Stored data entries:
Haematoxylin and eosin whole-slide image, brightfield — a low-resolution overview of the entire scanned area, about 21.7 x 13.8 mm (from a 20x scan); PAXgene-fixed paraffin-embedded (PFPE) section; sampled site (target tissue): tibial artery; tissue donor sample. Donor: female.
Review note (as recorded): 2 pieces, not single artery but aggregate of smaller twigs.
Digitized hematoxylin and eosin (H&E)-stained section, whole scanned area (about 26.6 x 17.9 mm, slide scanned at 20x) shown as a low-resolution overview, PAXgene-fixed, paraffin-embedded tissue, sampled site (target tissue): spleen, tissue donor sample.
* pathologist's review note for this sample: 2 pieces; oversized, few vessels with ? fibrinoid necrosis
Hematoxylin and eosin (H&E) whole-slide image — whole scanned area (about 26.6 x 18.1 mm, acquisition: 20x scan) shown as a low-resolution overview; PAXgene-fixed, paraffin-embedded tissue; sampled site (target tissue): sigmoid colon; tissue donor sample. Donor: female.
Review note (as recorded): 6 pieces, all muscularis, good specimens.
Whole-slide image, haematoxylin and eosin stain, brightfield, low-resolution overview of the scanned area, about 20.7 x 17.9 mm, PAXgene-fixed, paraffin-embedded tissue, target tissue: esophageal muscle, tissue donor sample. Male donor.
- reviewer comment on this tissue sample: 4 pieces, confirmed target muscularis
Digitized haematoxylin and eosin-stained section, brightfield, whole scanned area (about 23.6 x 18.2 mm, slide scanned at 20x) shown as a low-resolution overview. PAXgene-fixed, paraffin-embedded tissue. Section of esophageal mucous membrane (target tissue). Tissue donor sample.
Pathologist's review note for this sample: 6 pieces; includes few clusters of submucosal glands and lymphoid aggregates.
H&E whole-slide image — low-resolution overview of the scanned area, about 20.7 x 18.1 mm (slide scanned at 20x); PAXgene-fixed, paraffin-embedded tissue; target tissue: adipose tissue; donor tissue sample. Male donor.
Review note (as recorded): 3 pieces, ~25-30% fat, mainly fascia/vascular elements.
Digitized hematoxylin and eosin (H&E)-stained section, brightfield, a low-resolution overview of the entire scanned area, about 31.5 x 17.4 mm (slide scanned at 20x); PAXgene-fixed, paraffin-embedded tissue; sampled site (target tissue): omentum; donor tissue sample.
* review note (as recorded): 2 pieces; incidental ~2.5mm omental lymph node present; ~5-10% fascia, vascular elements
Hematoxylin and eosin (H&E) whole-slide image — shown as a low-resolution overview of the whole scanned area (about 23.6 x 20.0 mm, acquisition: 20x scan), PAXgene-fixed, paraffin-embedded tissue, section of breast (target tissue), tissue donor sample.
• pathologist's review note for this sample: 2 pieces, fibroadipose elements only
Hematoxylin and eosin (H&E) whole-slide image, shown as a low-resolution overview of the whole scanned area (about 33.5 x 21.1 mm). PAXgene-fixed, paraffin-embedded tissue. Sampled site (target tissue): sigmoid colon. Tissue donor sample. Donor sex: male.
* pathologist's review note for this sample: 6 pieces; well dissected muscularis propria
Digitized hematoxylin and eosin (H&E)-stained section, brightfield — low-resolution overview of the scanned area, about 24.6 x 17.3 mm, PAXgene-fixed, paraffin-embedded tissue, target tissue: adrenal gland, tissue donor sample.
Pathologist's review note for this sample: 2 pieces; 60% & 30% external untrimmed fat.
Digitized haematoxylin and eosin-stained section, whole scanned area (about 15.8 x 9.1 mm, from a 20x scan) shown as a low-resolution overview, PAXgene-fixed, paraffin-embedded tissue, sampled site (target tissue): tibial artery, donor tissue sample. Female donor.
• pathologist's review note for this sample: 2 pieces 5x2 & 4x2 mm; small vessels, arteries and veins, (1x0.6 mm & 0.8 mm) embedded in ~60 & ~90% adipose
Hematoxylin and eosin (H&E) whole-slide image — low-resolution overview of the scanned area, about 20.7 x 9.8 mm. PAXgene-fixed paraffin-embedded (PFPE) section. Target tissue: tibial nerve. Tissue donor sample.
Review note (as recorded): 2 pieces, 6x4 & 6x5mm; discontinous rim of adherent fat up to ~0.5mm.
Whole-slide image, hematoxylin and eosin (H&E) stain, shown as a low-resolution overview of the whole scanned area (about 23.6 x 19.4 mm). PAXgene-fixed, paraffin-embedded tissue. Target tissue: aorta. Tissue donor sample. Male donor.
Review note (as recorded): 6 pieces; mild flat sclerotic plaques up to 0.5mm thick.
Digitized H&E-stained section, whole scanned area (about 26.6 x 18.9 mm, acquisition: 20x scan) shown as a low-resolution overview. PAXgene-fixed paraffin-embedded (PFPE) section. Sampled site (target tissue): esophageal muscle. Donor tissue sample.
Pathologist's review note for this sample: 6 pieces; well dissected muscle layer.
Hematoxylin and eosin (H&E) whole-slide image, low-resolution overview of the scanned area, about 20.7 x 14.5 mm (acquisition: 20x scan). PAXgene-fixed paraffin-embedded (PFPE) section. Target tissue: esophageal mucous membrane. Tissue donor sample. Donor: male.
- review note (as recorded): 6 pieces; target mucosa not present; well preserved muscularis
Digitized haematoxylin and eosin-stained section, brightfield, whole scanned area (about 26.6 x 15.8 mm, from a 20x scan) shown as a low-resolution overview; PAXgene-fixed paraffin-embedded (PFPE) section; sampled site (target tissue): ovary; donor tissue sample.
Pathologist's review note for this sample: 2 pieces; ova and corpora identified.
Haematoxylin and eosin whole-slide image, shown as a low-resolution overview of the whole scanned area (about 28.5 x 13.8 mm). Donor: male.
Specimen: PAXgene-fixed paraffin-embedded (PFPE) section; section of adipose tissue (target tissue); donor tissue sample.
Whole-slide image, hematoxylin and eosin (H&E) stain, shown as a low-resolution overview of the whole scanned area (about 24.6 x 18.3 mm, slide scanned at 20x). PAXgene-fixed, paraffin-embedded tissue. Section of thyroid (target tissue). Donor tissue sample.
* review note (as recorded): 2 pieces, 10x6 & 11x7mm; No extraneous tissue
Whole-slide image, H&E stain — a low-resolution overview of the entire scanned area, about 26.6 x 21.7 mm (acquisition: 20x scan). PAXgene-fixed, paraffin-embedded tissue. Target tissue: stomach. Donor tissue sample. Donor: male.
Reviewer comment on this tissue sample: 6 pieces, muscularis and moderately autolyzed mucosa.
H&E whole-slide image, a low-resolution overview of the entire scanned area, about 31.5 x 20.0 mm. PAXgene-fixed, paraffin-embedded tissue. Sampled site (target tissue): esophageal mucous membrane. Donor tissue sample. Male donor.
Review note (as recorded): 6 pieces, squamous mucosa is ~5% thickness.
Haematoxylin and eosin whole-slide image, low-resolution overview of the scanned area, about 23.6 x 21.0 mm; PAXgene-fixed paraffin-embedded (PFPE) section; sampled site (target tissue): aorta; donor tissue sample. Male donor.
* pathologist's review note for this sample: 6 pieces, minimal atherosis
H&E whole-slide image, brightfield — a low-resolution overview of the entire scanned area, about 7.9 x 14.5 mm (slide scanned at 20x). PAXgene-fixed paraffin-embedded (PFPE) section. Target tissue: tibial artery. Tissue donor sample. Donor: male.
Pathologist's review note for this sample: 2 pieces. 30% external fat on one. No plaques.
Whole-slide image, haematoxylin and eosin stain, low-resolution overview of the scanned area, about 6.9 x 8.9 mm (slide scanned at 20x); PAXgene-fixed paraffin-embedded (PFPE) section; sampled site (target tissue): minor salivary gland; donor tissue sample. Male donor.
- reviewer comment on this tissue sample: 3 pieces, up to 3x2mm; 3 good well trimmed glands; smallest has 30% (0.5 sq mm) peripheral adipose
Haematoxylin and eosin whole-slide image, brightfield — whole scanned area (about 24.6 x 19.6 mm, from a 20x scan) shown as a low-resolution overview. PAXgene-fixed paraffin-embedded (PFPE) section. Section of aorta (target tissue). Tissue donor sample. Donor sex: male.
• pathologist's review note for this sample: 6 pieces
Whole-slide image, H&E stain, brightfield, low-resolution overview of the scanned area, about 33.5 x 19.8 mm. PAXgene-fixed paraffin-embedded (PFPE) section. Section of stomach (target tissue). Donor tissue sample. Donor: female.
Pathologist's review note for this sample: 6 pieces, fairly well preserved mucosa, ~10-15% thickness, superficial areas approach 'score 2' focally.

• **Assigned task**:
Of all the entries above, output exactly the lines between the one holding "Whole-slide image, haematoxylin and eosin stain, low-resolution" and the one holding "- reviewer comment on this tissue sample: 3", inclusive.

• **Answer area**:
Whole-slide image, haematoxylin and eosin stain, low-resolution overview of the scanned area, about 6.9 x 8.9 mm (slide scanned at 20x); PAXgene-fixed paraffin-embedded (PFPE) section; sampled site (target tissue): minor salivary gland; donor tissue sample. Male donor.
- reviewer comment on this tissue sample: 3 pieces, up to 3x2mm; 3 good well trimmed glands; smallest has 30% (0.5 sq mm) peripheral adipose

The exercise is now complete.